BEGIN

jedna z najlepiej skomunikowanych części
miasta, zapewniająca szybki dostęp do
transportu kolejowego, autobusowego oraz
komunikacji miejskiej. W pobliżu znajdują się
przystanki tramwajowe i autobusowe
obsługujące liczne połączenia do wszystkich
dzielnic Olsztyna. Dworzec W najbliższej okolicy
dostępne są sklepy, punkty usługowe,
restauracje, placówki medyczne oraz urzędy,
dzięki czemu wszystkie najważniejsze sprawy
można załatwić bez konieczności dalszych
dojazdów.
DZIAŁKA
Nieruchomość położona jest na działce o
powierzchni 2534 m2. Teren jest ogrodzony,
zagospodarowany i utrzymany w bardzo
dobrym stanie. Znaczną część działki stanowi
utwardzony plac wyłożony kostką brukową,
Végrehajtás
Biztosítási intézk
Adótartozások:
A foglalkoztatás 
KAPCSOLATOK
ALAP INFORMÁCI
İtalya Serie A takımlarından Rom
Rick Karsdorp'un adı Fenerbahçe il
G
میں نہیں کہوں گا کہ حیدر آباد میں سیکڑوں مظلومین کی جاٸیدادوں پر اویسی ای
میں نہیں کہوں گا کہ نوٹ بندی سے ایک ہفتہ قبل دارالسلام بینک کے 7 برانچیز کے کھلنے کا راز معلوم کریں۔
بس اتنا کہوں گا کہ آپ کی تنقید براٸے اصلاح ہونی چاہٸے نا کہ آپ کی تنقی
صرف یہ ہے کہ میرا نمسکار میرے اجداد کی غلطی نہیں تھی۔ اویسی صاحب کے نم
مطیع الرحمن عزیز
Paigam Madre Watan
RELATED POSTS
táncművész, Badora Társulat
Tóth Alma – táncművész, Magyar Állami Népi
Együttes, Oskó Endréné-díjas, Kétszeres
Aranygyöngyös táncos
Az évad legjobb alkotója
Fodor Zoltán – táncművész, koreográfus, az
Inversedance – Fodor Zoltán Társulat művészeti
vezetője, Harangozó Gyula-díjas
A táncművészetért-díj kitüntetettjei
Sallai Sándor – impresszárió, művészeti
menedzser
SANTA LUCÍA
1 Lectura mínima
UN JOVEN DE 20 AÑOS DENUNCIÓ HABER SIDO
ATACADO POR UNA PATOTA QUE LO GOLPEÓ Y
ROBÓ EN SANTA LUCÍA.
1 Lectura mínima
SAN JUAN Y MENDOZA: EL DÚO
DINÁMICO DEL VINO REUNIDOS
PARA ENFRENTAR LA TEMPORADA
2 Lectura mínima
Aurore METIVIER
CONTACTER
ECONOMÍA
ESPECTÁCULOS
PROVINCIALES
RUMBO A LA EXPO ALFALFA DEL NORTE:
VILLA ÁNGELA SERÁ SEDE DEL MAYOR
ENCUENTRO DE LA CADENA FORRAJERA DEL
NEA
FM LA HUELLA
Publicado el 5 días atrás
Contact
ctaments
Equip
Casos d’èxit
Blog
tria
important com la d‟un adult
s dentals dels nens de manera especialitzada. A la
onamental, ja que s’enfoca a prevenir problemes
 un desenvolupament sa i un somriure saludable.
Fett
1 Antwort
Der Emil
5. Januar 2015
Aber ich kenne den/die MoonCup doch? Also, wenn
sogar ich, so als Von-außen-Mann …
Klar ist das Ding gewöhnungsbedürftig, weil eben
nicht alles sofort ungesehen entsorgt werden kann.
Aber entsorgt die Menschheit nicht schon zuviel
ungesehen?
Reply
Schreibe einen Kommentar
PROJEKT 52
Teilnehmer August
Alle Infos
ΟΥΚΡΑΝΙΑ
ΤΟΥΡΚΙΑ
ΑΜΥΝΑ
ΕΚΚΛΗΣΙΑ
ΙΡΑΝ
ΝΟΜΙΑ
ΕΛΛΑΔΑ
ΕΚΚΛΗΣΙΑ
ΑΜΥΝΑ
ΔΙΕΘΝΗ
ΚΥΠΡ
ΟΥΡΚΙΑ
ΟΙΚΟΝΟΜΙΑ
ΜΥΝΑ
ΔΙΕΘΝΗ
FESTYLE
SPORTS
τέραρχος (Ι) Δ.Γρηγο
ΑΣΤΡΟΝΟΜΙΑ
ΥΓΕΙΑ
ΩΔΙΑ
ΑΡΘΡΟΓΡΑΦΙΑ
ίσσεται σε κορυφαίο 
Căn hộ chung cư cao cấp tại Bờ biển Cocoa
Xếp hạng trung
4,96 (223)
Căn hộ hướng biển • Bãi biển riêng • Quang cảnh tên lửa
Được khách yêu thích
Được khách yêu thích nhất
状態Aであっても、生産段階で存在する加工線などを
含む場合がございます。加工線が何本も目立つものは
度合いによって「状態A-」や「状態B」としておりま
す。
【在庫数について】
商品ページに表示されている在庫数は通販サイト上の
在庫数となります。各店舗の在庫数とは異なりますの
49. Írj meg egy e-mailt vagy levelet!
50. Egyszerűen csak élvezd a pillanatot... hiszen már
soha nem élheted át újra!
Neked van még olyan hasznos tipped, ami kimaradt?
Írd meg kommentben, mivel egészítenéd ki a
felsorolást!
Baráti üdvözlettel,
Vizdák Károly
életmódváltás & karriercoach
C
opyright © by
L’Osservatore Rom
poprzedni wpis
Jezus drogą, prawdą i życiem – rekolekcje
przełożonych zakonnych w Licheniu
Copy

END

* **Task to carry out**:
Please update the entries from the first line through the line containing "Fodor Zoltán – táncművész, koreográfus, az", replacing "Olsztyna" with "Gdańska" and leaving everything else unchanged. Return only those lines.

* **Exercise response**:
jedna z najlepiej skomunikowanych części
miasta, zapewniająca szybki dostęp do
transportu kolejowego, autobusowego oraz
komunikacji miejskiej. W pobliżu znajdują się
przystanki tramwajowe i autobusowe
obsługujące liczne połączenia do wszystkich
dzielnic Gdańska. Dworzec W najbliższej okolicy
dostępne są sklepy, punkty usługowe,
restauracje, placówki medyczne oraz urzędy,
dzięki czemu wszystkie najważniejsze sprawy
można załatwić bez konieczności dalszych
dojazdów.
DZIAŁKA
Nieruchomość położona jest na działce o
powierzchni 2534 m2. Teren jest ogrodzony,
zagospodarowany i utrzymany w bardzo
dobrym stanie. Znaczną część działki stanowi
utwardzony plac wyłożony kostką brukową,
Végrehajtás
Biztosítási intézk
Adótartozások:
A foglalkoztatás 
KAPCSOLATOK
ALAP INFORMÁCI
İtalya Serie A takımlarından Rom
Rick Karsdorp'un adı Fenerbahçe il
G
میں نہیں کہوں گا کہ حیدر آباد میں سیکڑوں مظلومین کی جاٸیدادوں پر اویسی ای
میں نہیں کہوں گا کہ نوٹ بندی سے ایک ہفتہ قبل دارالسلام بینک کے 7 برانچیز کے کھلنے کا راز معلوم کریں۔
بس اتنا کہوں گا کہ آپ کی تنقید براٸے اصلاح ہونی چاہٸے نا کہ آپ کی تنقی
صرف یہ ہے کہ میرا نمسکار میرے اجداد کی غلطی نہیں تھی۔ اویسی صاحب کے نم
مطیع الرحمن عزیز
Paigam Madre Watan
RELATED POSTS
táncművész, Badora Társulat
Tóth Alma – táncművész, Magyar Állami Népi
Együttes, Oskó Endréné-díjas, Kétszeres
Aranygyöngyös táncos
Az évad legjobb alkotója
Fodor Zoltán – táncművész, koreográfus, az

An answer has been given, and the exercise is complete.